I’m preparing to preach another sermon from the prayers of Paul from 1 Thessalonians 3:6-13. Two truths from this passages that really struck me are that love strengthens prayer, and that prayer strengthens love.
If we want to strengthen our prayer lives, we must grow in love for one another. This truth is often overlooked. Forty or so of Paul’s prayers are recorded in the Scripture. Some are only a sentence or a phrase. Some are much more comprehensive. But in almost all of them, he is praying for other people. If you read the lists of greetings at the end of each epistle, it’s striking how many personal relationships he has with each church to whom he writes. His love for people motivated him to pray.
If we grow in love for one another, we will be more motivated to pray for each other.
My mother-in-law has been meeting with the same group of women to pray every Tuesday morning for over thirty years. She, along with the other women that she prays with, have made long-term commitments to pray for specific people. This is a concrete expression of my mother-in-law’s love for people. To know her is to know that you are loved.
I also think of one of the fathers of our presbytery in Ohio describing the influences that led him to Christ. His father was of the World War II generation, a generation of men who were not known for being demonstrative with their love. But this pastor said, “I knew my father loved me, because I saw him on his knees praying for me every day, and I believe that his prayers brought me to Christ.”
Love of people strengthens our prayer life.

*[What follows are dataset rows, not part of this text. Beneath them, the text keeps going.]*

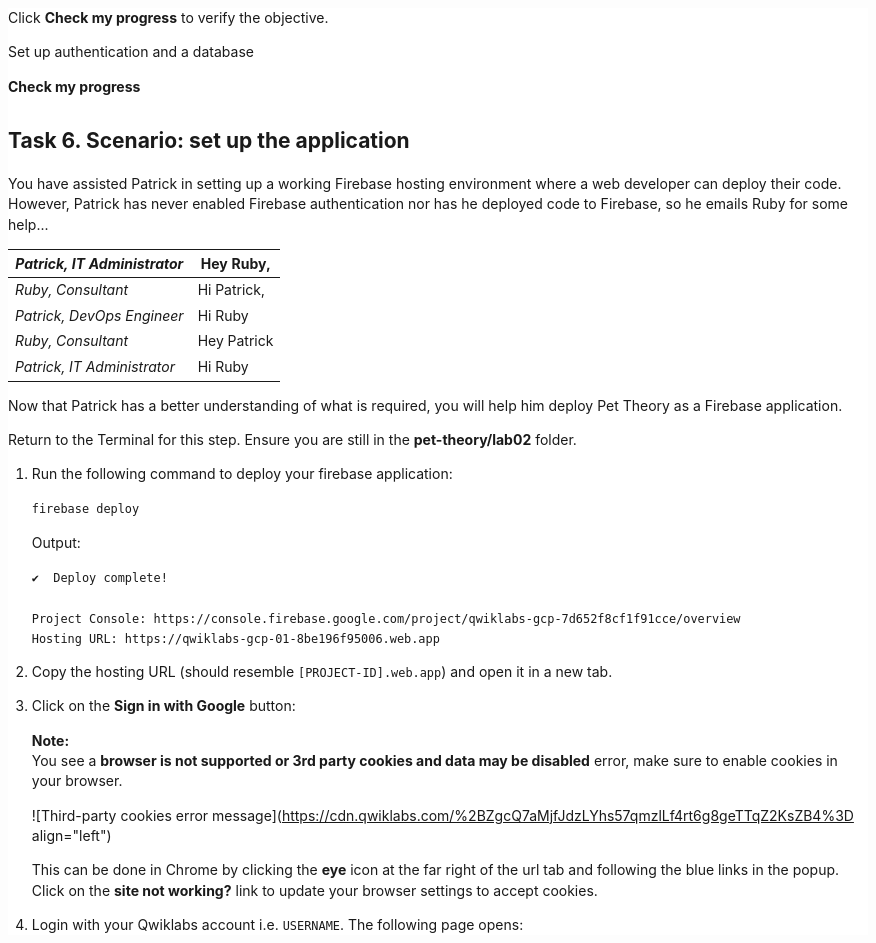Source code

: Click **Check my progress** to verify the objective.

Set up authentication and a database

**Check my progress**

## **Task 6. Scenario: set up the application**

You have assisted Patrick in setting up a working Firebase hosting environment where a web developer can deploy their code. However, Patrick has never enabled Firebase authentication nor has he deployed code to Firebase, so he emails Ruby for some help...

| *Patrick, IT Administrator* | Hey Ruby, |
| --- | --- |
| *Ruby, Consultant* | Hi Patrick, |
| *Patrick, DevOps Engineer* | Hi Ruby |
| *Ruby, Consultant* | Hey Patrick |
| *Patrick, IT Administrator* | Hi Ruby |

Now that Patrick has a better understanding of what is required, you will help him deploy Pet Theory as a Firebase application.

Return to the Terminal for this step. Ensure you are still in the **pet-theory/lab02** folder.

1. Run the following command to deploy your firebase application:
    
    ```apache
    firebase deploy
    ```
    
    Output:
    
    ```apache
    ✔  Deploy complete!
    
    Project Console: https://console.firebase.google.com/project/qwiklabs-gcp-7d652f8cf1f91cce/overview
    Hosting URL: https://qwiklabs-gcp-01-8be196f95006.web.app
    ```
    
2. Copy the hosting URL (should resemble `[PROJECT-ID].web.app`) and open it in a new tab.
    
3. Click on the **Sign in with Google** button:
    
    **Note:**  
    You see a **browser is not supported or 3rd party cookies and data may be disabled** error, make sure to enable cookies in your browser.
    
    ![Third-party cookies error message](https://cdn.qwiklabs.com/%2BZgcQ7aMjfJdzLYhs57qmzlLf4rt6g8geTTqZ2KsZB4%3D align="left")
    
    This can be done in Chrome by clicking the **eye** icon at the far right of the url tab and following the blue links in the popup. Click on the **site not working?** link to update your browser settings to accept cookies.
    
4. Login with your Qwiklabs account i.e. `USERNAME`. The following page opens:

But prayer strengthens our love of people.
It’s hard to nurse a grudge against someone whom you pray for regularly. You will either resolve your differences, or you will stop praying for that person.
Praying for one another makes us less self-centered and more interested in one another. As we pray for one another, our conversations become more directed to the specific concerns of the people for whom we pray. We learn to listen better. We learn to ask better questions. We learn to be more considerate of one another. And we become more empathetic.
One of the truths that I have begun to recognize during the current distress is that I probably won’t be the best version of myself every day. But I also need to allow that others will not either, and be more patient and forbearing than ever.
One of the best ways that I can serve you is to pray for you. So, please send me your prayer requests, and know that I am bringing you regularly before the throne of grace, that you may receive grace and help in time of need.
This past Lord’s Day was the first Sunday I spent at home, rather than helping with our streaming services. Here are some of my reflections about the experience of livestreamed worship vs. in-person worship.
I’ve also written a piece on getting the most out of a streamed worship service.
Finally, Pastor Lou is preaching a series on the Gospel of Matthew. In this series, we’ve arrived at the Sermon on the Mount. There are some outstanding resources available to enrich your understanding of this portion of Scripture. Sinclair Ferguson, Martyn Lloyd-Jones, and John Stott have all written excellent and accessible commentaries. Perhaps my favorite on the Beatitudes is Thomas Watson. The electronic version of this commentary is available for free.
Amy and I love you dearly, and miss you greatly, and are praying for you.